▶ **Directions**
Work out the number of lines below containing the word "done" and give nothing besides it.

::::

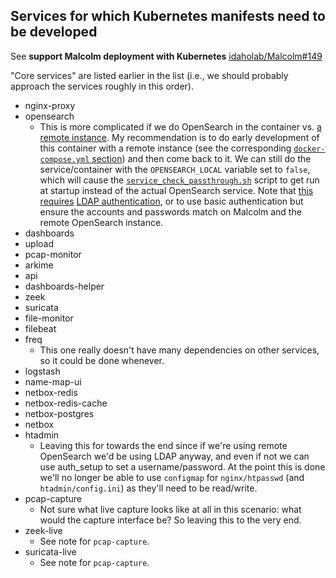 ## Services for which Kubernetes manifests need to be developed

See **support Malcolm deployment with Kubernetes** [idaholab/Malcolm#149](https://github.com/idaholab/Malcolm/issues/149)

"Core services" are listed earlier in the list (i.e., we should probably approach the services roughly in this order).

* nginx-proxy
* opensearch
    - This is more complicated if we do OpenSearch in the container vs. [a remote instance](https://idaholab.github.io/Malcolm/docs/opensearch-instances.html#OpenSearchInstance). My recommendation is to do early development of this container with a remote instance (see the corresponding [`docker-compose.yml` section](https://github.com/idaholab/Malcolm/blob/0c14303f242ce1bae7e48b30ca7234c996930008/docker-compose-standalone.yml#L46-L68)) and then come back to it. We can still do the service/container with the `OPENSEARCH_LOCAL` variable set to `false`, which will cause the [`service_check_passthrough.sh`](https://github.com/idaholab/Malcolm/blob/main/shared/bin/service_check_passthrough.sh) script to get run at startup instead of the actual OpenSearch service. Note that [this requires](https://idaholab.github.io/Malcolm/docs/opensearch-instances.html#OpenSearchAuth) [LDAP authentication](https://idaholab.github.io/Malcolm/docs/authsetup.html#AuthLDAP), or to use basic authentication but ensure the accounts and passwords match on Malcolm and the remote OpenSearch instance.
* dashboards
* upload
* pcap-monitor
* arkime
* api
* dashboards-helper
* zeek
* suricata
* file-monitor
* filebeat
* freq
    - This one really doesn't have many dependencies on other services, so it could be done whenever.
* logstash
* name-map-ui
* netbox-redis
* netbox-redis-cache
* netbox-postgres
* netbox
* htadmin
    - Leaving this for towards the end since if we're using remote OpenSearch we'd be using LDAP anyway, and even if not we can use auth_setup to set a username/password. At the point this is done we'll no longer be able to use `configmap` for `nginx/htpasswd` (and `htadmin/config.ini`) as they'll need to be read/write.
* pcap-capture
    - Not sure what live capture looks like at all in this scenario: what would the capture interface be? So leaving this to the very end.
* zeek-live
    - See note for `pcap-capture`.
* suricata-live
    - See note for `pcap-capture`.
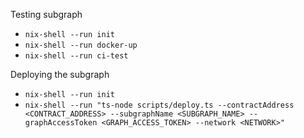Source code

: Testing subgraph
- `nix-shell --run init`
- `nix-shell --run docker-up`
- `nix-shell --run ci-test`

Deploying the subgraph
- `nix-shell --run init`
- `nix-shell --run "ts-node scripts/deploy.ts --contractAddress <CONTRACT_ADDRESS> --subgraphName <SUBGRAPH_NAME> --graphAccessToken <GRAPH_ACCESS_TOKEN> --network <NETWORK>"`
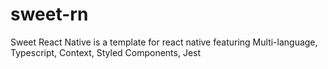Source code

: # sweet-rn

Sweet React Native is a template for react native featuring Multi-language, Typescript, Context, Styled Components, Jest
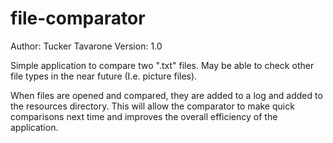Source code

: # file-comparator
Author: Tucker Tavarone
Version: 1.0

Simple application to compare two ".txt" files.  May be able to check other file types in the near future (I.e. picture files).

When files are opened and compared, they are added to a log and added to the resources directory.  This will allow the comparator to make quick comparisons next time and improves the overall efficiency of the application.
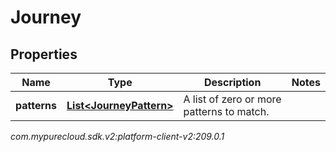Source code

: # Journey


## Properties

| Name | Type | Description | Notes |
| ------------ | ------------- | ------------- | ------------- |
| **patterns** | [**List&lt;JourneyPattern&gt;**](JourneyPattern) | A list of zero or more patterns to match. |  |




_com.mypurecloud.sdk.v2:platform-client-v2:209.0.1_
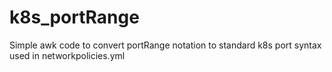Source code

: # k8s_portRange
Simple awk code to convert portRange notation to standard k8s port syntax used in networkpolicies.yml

::::

▶ **Exercise result**
2